BEGIN Data records

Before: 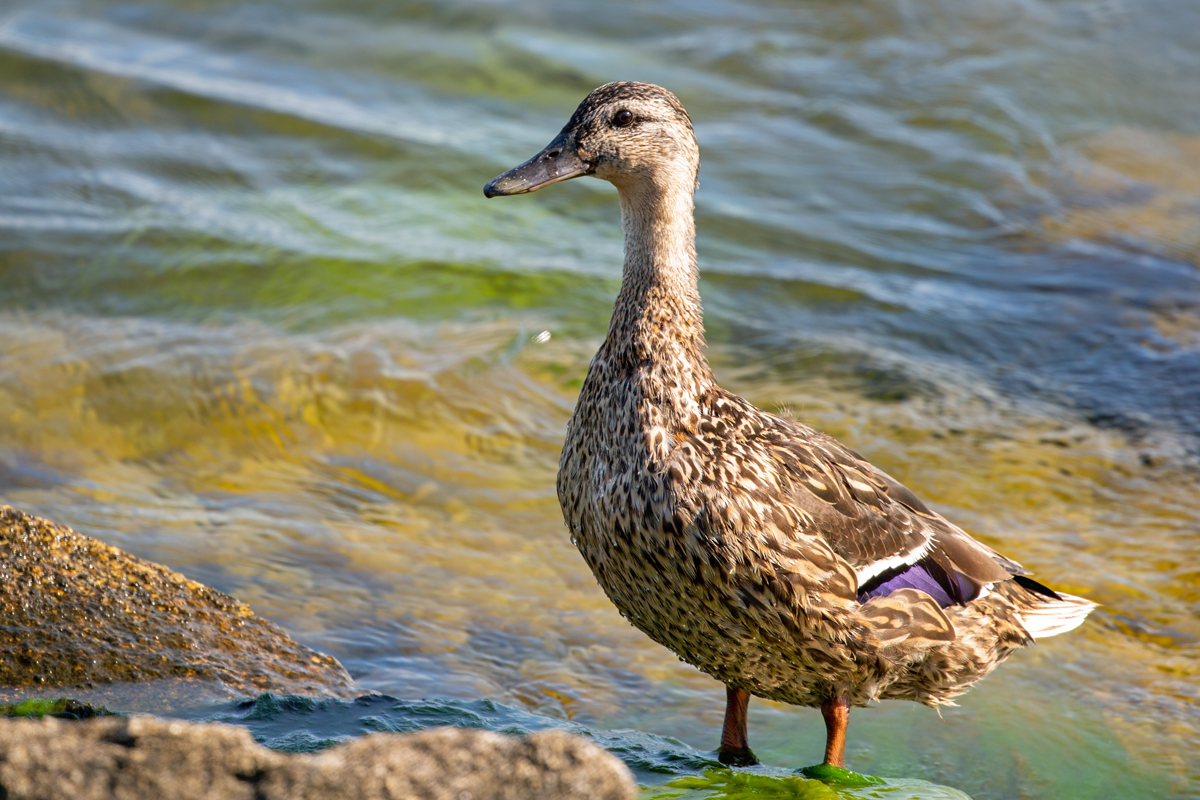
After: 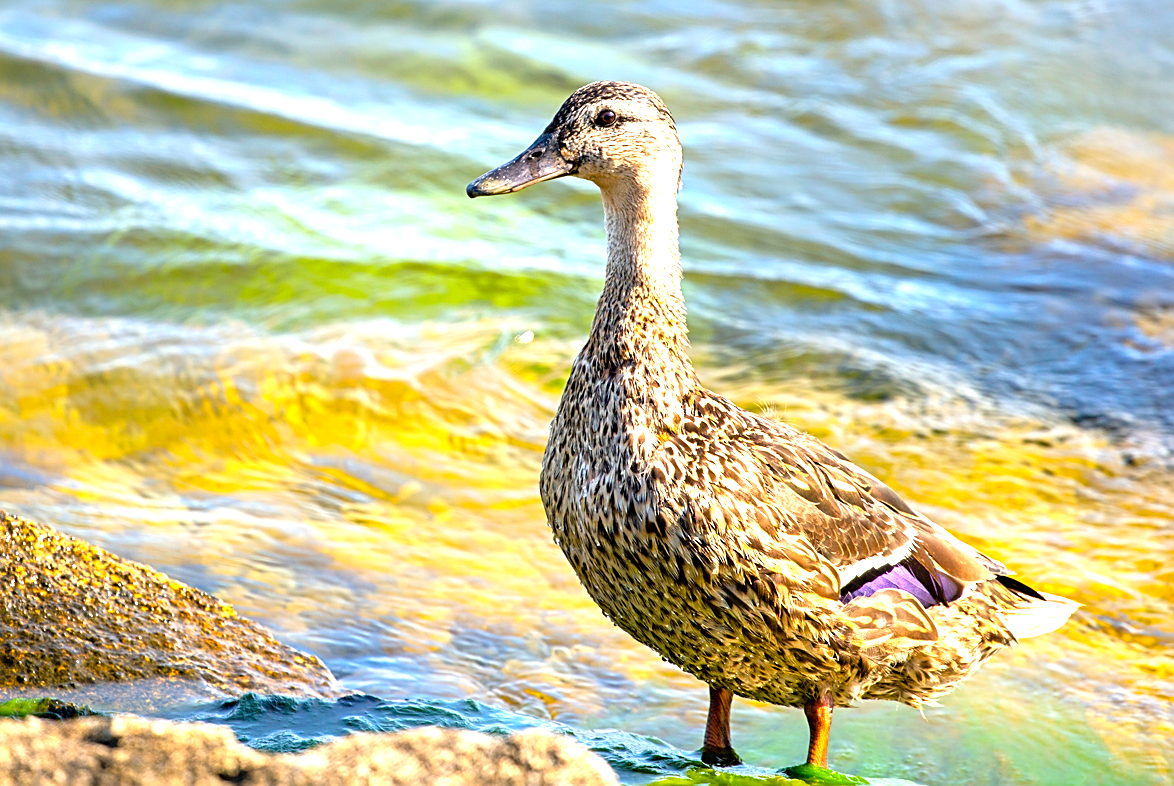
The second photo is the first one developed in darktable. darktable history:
exposure: exposure 0.949 EV, compensate highlight preservation false
crop and rotate: left 1.496%, right 0.613%, bottom 1.629%
sharpen: on, module defaults
tone equalizer: -8 EV -0.379 EV, -7 EV -0.361 EV, -6 EV -0.327 EV, -5 EV -0.243 EV, -3 EV 0.197 EV, -2 EV 0.343 EV, -1 EV 0.376 EV, +0 EV 0.437 EV, mask exposure compensation -0.49 EV
color balance rgb: perceptual saturation grading › global saturation 19.327%, global vibrance 20%
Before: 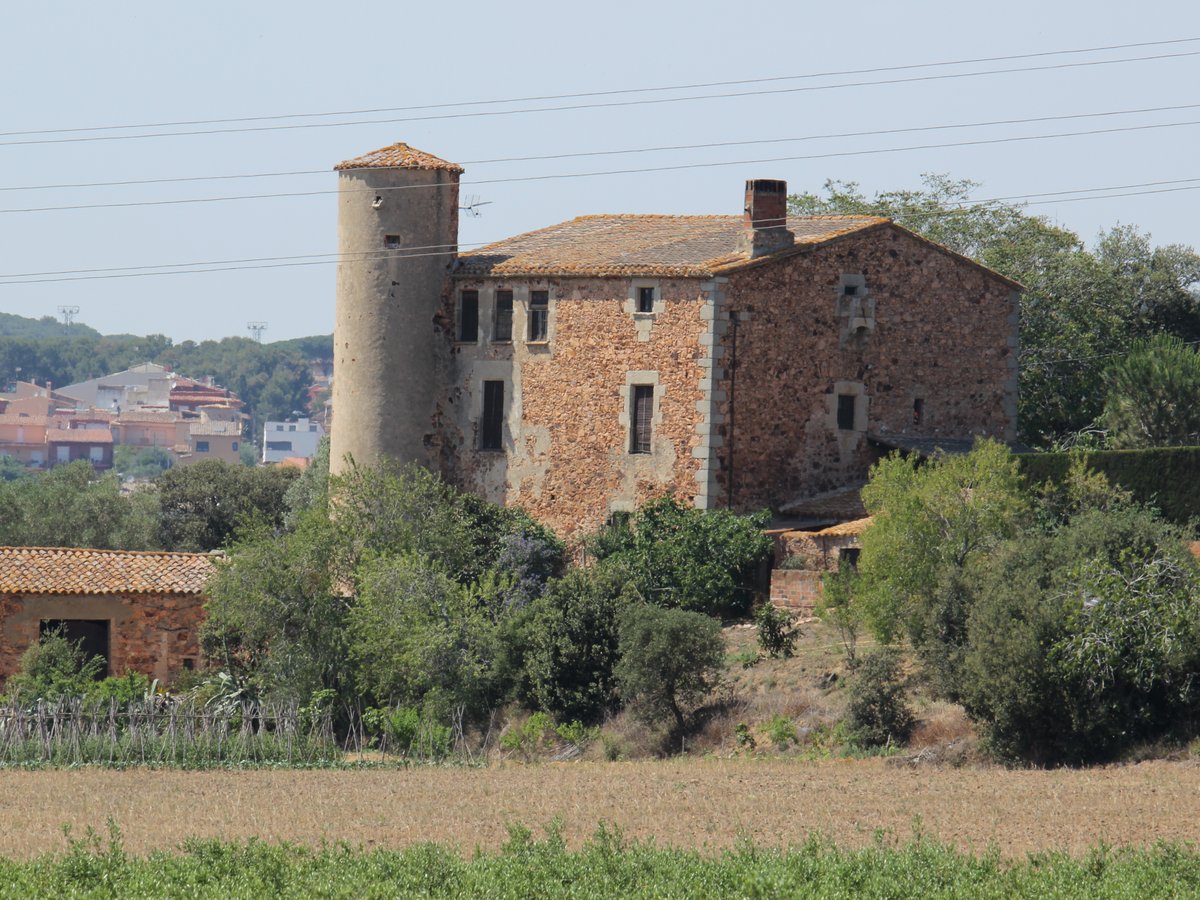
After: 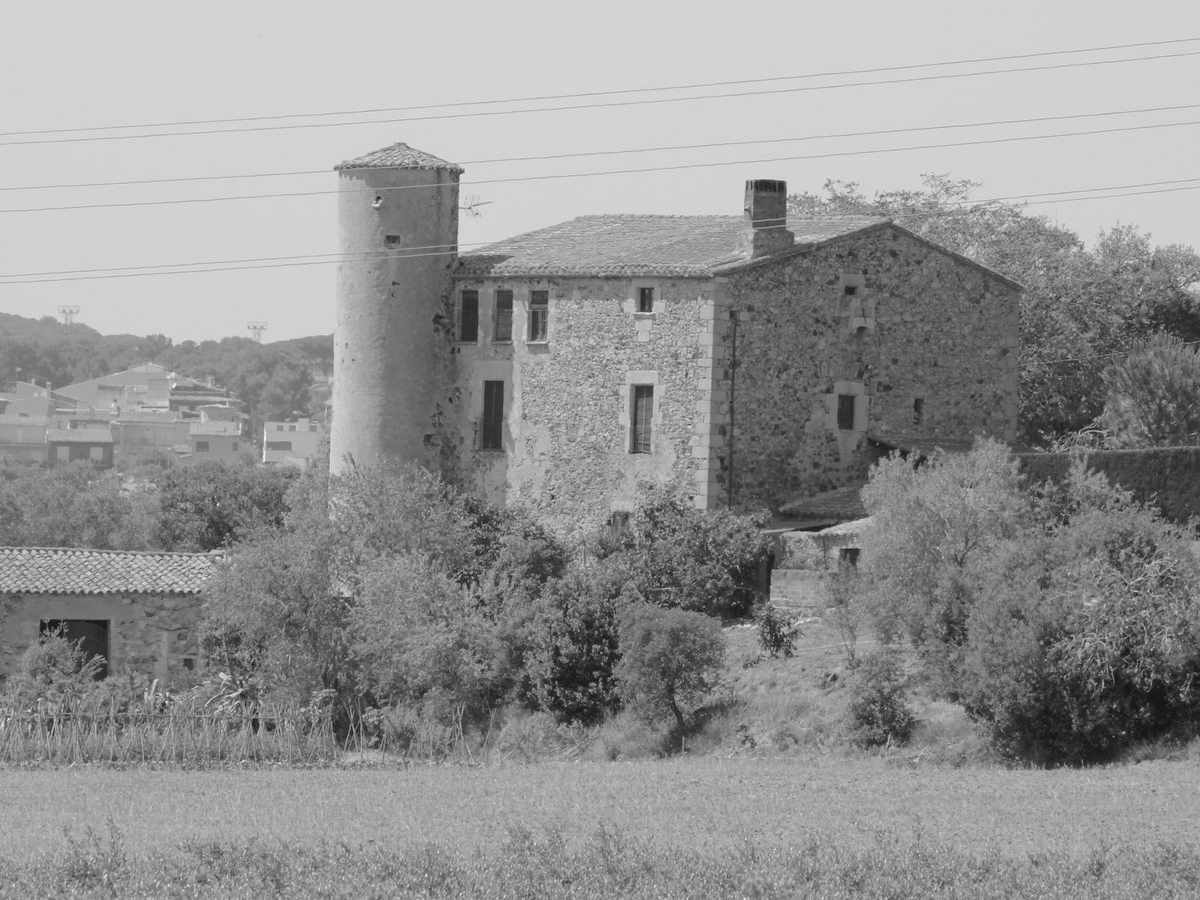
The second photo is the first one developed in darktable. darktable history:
tone curve: curves: ch0 [(0, 0) (0.004, 0.008) (0.077, 0.156) (0.169, 0.29) (0.774, 0.774) (1, 1)], color space Lab, linked channels, preserve colors none
monochrome: on, module defaults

END Data records

• _Given task_
Reproduce every line of the records above word for word, leaving out the pictures.

• _Answer_
Before: 
After: 
The second photo is the first one developed in darktable. darktable history:
exposure: exposure 0.949 EV, compensate highlight preservation false
crop and rotate: left 1.496%, right 0.613%, bottom 1.629%
sharpen: on, module defaults
tone equalizer: -8 EV -0.379 EV, -7 EV -0.361 EV, -6 EV -0.327 EV, -5 EV -0.243 EV, -3 EV 0.197 EV, -2 EV 0.343 EV, -1 EV 0.376 EV, +0 EV 0.437 EV, mask exposure compensation -0.49 EV
color balance rgb: perceptual saturation grading › global saturation 19.327%, global vibrance 20%
Before: 
After: 
The second photo is the first one developed in darktable. darktable history:
tone curve: curves: ch0 [(0, 0) (0.004, 0.008) (0.077, 0.156) (0.169, 0.29) (0.774, 0.774) (1, 1)], color space Lab, linked channels, preserve colors none
monochrome: on, module defaults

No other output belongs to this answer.